» **YOUR INSTRUCTIONS**: Could you print the data that follows exactly as given?

------

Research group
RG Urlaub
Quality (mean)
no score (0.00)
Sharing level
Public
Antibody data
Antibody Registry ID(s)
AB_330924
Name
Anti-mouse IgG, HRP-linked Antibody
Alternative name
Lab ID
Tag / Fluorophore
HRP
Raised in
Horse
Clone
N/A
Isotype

------

» **ANSWER SECTION**:
Research group
RG Urlaub
Quality (mean)
no score (0.00)
Sharing level
Public
Antibody data
Antibody Registry ID(s)
AB_330924
Name
Anti-mouse IgG, HRP-linked Antibody
Alternative name
Lab ID
Tag / Fluorophore
HRP
Raised in
Horse
Clone
N/A
Isotype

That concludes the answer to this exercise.